Caroline Bredthauer, BA
Medical Student
New York Medical College
New York, New York, United States
Bruno Alonso, MD
Resident Doctor PGY-2
New York Medical College
NEW YORK, New York, United States
Mohammad S. Islam, MD
Attending Doctor
New York Medical College/ Metropolitan Hospital
New York, New York, United States
PTEN-Hamartoma Tumor Syndrome
Case Description:
A 7 year old M with PMHx of PTEN-Hamartoma Tumor Syndrome (PHTS), PTEN-related macrocephaly, autism, presenting with left foot plantar pain and bilateral pes planus. Plantar pain was typically worst in the morning and would resolve throughout the day. Patient was able to ambulate without difficulty. Of note, patient was delayed in all his physical milestones, including delayed upright sitting, crawling, and walking.

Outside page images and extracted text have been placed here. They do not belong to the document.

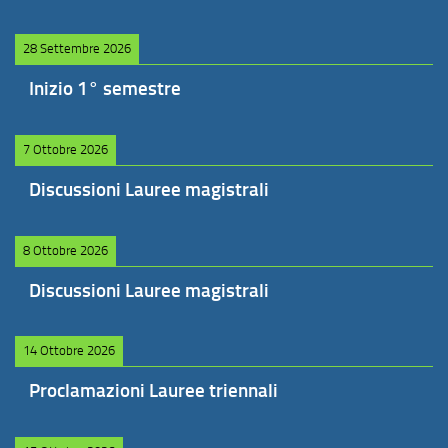
28 Settembre 2026
Inizio 1° semestre
7 Ottobre 2026
Discussioni Lauree magistrali
8 Ottobre 2026
Discussioni Lauree magistrali
14 Ottobre 2026
Proclamazioni Lauree triennali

On exam, patient with bilateral pes planus and calcaneovalgus deformity with no tenderness to the left plantar region. Gait was otherwise grossly normal. Patient was scheduled to begin physical therapy for pes planus/plantar fasciitis and to reassess after therapy sessions to consider orthotics.
Discussions:
PHTS is a rare genetic disorder involving mutations of the PTEN gene. The clinical picture of this disorder involves a wide range of potential manifestations, including hamartomatous tumor growth, macrocephaly, autism, and physical and mental developmental delay. Muscular hypotonia has been reported in these patients, and physical therapy established as a potential treatment option. Physical therapy and orthotics for pes planus and plantar fasciitis in the PHTS patient population has not previously been formally assessed.
Conclusions:
Physical therapy has previously been noted to improve muscular hypotonia in PHTS patients, and may also be helpful for pes planus and plantar fasciitis in these patients. Further assessment regarding the efficacy of physical therapy and orthotics is required.